|Hawktree golf course north of Bismarck is a nationally ranked public course. So, while it`s normally known for its beauty, right now it`s dealing with a pesky problem.|
The course staff is bringing in some outside help to clear out noxious weeds. This season, workers brought in five goats to eat up some of the wild growth.
Any golfer who`s played Hawktree will tell you it`s an unforgiving course.
"If you make a mistake, it usually costs you double. You`ve got to play straight to play this course," said Bill Bragg, golfer.
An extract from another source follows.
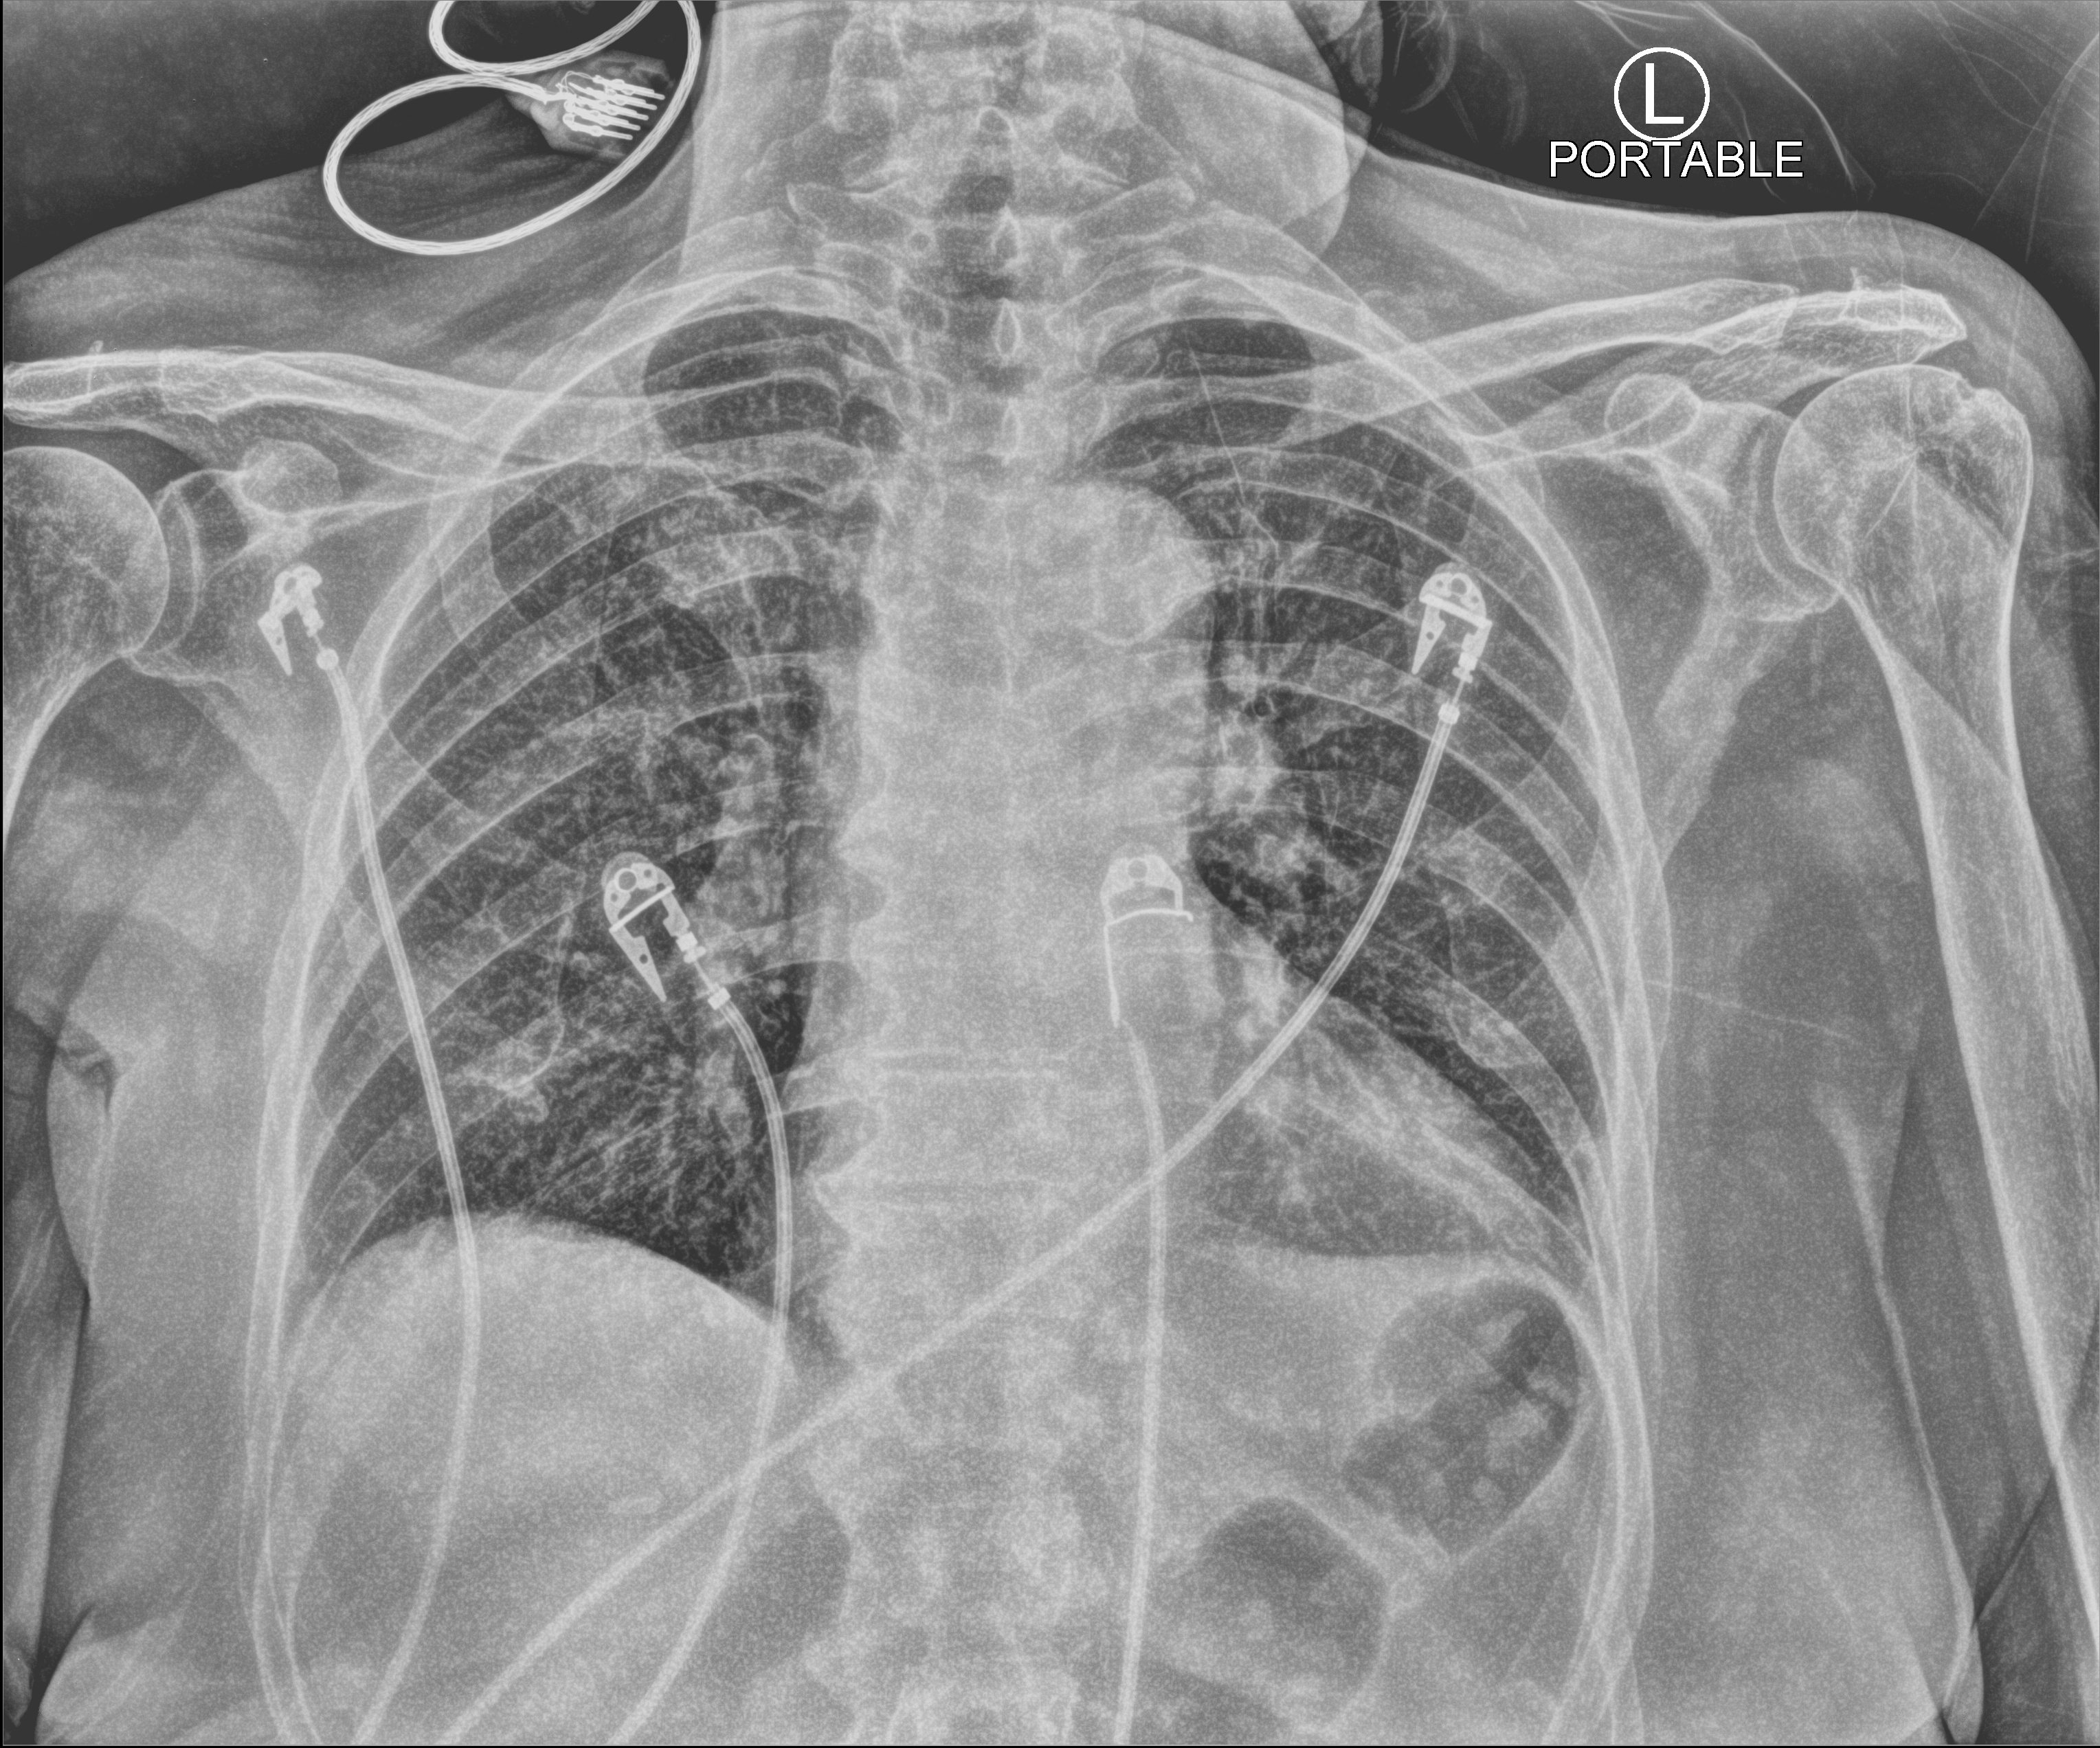
Chest X-ray (portable), anteroposterior (AP) projection. Patient hospitalised with COVID-19; female, aged 75–90 years.
Hospital-stay facts (about this admission, not read from this image; timing relative to this image not recorded): mechanically ventilated during this hospital stay: no; hypertension (admission record): no.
Bragg is returning to the area from Meadville, Pa. The 18 holes, which lie north of Bismarck, are full of native grasses and noxious weeds. So, this spring, the Hawktree golf course superintendent, Eric Stromstad, pitched the idea to the board to bring in a bit of the farm yard to munch away at problematic weeds.
"I was pretty concerned that they thought I might`ve lost my marbles with this whole idea, so I kind of introduced it slowly and made sure I had some good research on it and that it`d be a successful venture for Hawktree," said Stromstad.
The board said OK. So, Stromstad brought in two goats at the start of the season.
Golfer Suzana Haertzen said: "I think that`s a great idea. I`d much rather see a goat thinning out the weeds than a noisy lawn mower driving by me."
Haertzen is visiting the area from Flagstaff, Ariz. The golfers have taken to the goats so well, Stromstad added three more. In the past few weeks, they`ve become the 16th hole`s unofficial petting zoo.
"After you see them they get acclimated to people. They`re friendly, people stop by, they feed them, they talk to them," said Hawktree head golf pro Chuck Ruppert. "They want to pet them, so it`s kind of been a topic of conversation at Hawktree."
And Stromstad says the hungry goats are doing their job well. So far, they`ve decimated patches of leafy spurge and sweet clover.
"They`ll strip down the leaves and they`ll leave the stemming material of the plant and they just grind up everything really good. There`s not much foliage passed through their system," said Stromstad.
And, Stromstad says once the goats finish on hole 16, there will be plenty of other trouble spots to move them.
"They won`t go hungry," said Bragg.
Stromstad says while he got the idea from courses in Ireland, Hawktree isn`t the first course in the U.S. to try goats. He says courses in both Ohio and Florida have been using the idea as well.